Boko Haram militants are estimated by Amnesty International to have kidnapped more than 2,000 women and girls in northeastern Nigeria since the beginning of 2014, including the 276 girls seized from their school in Chibok last year in a kidnapping that sparked global outrage.
“During their captivity, lasting in many cases for months or even years, women and girls have been sexually enslaved, raped and forced into so-called ‘marriages’,” Zeid Ra’ad Al Hussein told the UN Human Rights council in a special session on Boko Haram.
“Many survivors of these horrific experiences are now pregnant by their rapists … and several reportedly wish to terminate these unwanted pregnancies,” he said. But in Nigeria, abortion is only legal when the life of the woman is at risk, Zeid said, warning that a lack of access would only add to the horrendous suffering the former captives had been through.
“I strongly urge the most compassionate possible interpretation of the current regulations in Nigeria to include the risk of suicide and risks to mental health for women and young girls who have suffered such appalling cruelty,” he said.
He also called on authorities to help women and girls freed from Boko Haram enslavement, who often face stigmatisation, to reintegrate into their communities.
Hard-handed military tactics
Boko Haram’s insurgency, centred in northeastern Nigeria and aimed at creating a hardline Islamic state, has led to the deaths of at least 15,000 people since 2009.

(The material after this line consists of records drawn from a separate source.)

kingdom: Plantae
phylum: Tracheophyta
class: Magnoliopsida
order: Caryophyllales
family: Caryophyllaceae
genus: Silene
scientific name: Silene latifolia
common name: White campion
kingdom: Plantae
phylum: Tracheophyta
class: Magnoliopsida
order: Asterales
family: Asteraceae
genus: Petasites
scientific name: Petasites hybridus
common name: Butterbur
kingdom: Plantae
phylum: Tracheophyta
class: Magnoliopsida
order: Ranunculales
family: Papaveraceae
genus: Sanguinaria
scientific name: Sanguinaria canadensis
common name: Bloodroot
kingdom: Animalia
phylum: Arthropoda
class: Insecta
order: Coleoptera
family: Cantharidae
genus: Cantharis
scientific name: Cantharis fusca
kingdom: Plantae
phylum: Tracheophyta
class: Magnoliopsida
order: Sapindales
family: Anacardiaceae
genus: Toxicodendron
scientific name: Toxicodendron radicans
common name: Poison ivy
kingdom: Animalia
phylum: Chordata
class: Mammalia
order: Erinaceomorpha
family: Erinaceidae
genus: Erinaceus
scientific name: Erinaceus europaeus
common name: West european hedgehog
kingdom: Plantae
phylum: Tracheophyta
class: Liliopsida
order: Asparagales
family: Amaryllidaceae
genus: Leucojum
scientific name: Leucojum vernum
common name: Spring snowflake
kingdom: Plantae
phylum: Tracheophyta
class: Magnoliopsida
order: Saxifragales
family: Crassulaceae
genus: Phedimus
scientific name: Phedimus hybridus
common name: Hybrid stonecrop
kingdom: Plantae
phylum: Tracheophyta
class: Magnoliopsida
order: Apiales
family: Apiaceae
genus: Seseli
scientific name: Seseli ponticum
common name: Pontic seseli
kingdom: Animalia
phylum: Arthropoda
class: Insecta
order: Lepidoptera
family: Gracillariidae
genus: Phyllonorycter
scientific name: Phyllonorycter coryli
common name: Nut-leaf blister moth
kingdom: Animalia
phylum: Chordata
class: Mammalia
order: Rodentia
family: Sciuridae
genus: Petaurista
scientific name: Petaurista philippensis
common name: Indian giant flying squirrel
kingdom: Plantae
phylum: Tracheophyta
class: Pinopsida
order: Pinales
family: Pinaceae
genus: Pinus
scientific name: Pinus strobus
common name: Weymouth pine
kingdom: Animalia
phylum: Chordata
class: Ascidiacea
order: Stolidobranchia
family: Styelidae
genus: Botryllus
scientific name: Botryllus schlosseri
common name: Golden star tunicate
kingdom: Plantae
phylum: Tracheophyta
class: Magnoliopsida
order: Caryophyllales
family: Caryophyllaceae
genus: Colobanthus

During his speech, Zeid accused Boko Haram of a litany of other atrocities in Nigeria and in neighbouring Cameroon, Chad and Niger, including massacres, beheadings, torture, burning people to death in their own houses and forcing children to become soldiers.
He demanded that perpetrators be brought to justice, but also warned that hard-handed tactics by the military and police fighting Boko Haram risked exacerbating the suffering of civilians and increasing support for the militants.
He pointed to reports of “shocking conditions of detention in north-eastern Nigeria, including torture and lack of food or water,” and the lengthy detention of women and children released from Boko Haram captivity, reportedly for screening and rehabilitation.
He also referred to an Amnesty International report last month accusing senior Nigerian officials of “war crimes” in connection with the Boko Haram battle.
Nigeria’s acting foreign minister Bulus Z. Lolo slammed the Amnesty report as “demoralising”, insisting to the council Wednesday that it constituted an “undue interference in the work our security agencies are undertaking under very difficult circumstances against the insurgents (which) can only serve to strengthen and embolden Boko Haram.”
Nigerian forces were not the only ones accused of heavy-handedness.
Zeid referred to the widely criticised case of 84 children, aged seven to 15, detained since last December “in near starvation conditions” after Cameroonian forces raided what was first said to be a Boko Haram training camp, but which witnesses have said is an ordinary Koranic school.
Cameroonian ambassador Anatole Fabien Nkou told the council all 84 children had now been released, and that they had only been held long enough “to establish their level of involvement” in Boko Haram crimes.